Avada Trading Co. (P.) Ltd. vs. ACIT [2006] 100 ITD 131 (Mum)(SB); Order dated 18-1-2006

According to the charging provisions of sections 4 and 5, the income is chargeable in the year in which it either accrues or is received as the case may be. Income accrues when right to receive is acquired and such right can be said to have been acquired when an enforceable debt is created in favour of the assessee.

A bare look at the provisions of sub-section (1) of section 244A reveals that as soon as any refund becomes due under any provisions of the Act, the assessee becomes entitled to receive the interest is respect of such refund calculated in the manner provided in clauses (a) and (b) of such provisions. Therefore, the moment the refund is granted, an enforceable debt is created in favour of the assessee in respect of interest due on such refund. Consequently, income can be said to accrue on the date of refund itself. Therefore, when such interest is actually granted along with the refund, then the requirements of sections 4 and 5 are fully satisfied and the same can be taxed in the year of receipt.

Therefore, interest on refund u/s. 244A(1) granted to the assessee in the proceedings u/s. 143(1)(a) would be assessable in the year in which it is granted and not in the year in which proceedings u/s. 143(1)(a) attain finality.

  1. Speculation business – Explanation to s. 73 – Loss arising from sale of shares allotted to a dealer in public issue – Is hit by Explanation to s. 73 – Explanation to s. 73 is applicable to all transactions of purchase and sale of shares of companies whose business consists of such purchase and sale of shares – A.Y. 2001-02

AMP Spg. & Wvg. Mills (P.) Ltd. vs. ITO [2006] 100 ITD 142 (Ahd)(SB); Order dated 24-3-2006

The assessee was engaged in the business of trading in cloth and shares. In respect of dealing in shares, the business was carried out in three modes; i.e., purchase and sale of shares on delivery basis in open market; purchase and sale of shares on Badla basis and making application for allotment of shares in public issue and selling the same. Assessee contended that loss on account of shares acquired in primary market was not hit by Explanation to s. 73, which was negatived both by AO as well as the CIT(A).

The Tribunal held that:

  1. the provisions of Explanation to s. 73 are applicable to all the transactions of purchase and sale of shares of the companies whose business consists of such purchases and sale of shares and the same cannot be restricted to only those transactions which are found to be a device sometimes resorted to by business houses controlling groups of companies to manipulate and reduce the taxable income of companies under their control;

  2. when the acquisition by allotment is for a consideration, it is a sale and thus, when a price is paid for allotment of shares, it is a purchase of shares in general law as well as for the purpose of Explanation to s. 73;

  3. the Explanation to s. 73 provides – any business of a company consists of purchase and sale of shares of another company. Therefore, what is required to see is that whether business is of purchase and sale of shares and not what is the nature and mode of such purchase.

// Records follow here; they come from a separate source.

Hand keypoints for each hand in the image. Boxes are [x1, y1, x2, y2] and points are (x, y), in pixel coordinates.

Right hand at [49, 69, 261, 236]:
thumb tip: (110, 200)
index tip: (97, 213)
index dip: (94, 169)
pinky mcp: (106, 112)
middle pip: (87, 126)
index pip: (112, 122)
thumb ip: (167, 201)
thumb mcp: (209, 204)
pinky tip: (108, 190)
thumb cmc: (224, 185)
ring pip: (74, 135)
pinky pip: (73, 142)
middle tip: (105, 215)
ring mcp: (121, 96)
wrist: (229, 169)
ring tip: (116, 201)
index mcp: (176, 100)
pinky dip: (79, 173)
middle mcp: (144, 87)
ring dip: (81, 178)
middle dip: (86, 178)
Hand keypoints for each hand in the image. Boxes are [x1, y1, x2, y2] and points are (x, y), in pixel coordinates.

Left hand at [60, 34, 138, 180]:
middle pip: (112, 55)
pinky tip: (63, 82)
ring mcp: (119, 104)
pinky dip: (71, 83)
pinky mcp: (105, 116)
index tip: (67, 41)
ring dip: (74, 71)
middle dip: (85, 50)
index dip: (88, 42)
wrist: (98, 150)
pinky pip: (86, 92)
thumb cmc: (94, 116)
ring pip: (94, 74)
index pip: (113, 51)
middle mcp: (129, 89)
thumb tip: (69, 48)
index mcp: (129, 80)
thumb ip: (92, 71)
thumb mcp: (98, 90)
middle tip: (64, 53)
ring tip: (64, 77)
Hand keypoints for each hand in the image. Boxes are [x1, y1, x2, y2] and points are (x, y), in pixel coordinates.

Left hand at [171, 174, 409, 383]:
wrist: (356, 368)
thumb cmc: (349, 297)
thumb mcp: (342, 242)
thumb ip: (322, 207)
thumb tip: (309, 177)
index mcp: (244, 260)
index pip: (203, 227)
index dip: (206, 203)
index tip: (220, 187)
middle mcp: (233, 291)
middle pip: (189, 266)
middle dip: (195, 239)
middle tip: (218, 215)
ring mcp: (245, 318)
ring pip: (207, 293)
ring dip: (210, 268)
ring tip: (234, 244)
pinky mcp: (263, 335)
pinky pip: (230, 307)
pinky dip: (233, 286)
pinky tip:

Therefore the assessee was covered by the plain, clear and unambiguous statutory language of the provisions of Explanation to s. 73, which requires no external aid, like object, etc., to construe it differently and, therefore, the loss suffered on account of acquisition by allotment and sale thereof being in the nature of loss arising on purchase and sale of shares of a company and also being in the nature of business of the assessee being purchase and sale of shares of other companies, was to be taken as a speculative loss.